YOUR INSTRUCTIONS: Could you return only the lines that run from the line with "Active tourism and sports companies" through the final line of the data, exactly as they stand?

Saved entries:
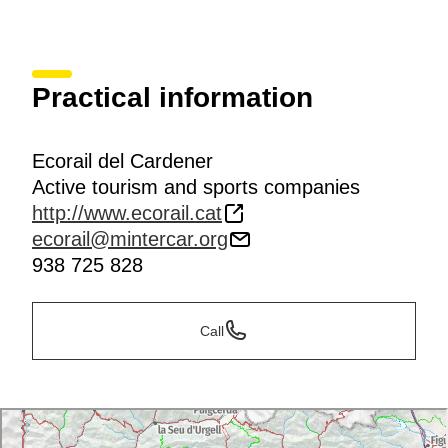
Practical information
Ecorail del Cardener
Active tourism and sports companies
http://www.ecorail.cat
ecorail@mintercar.org
938 725 828
Call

RESPONSE:
Active tourism and sports companies
http://www.ecorail.cat
ecorail@mintercar.org
938 725 828
Call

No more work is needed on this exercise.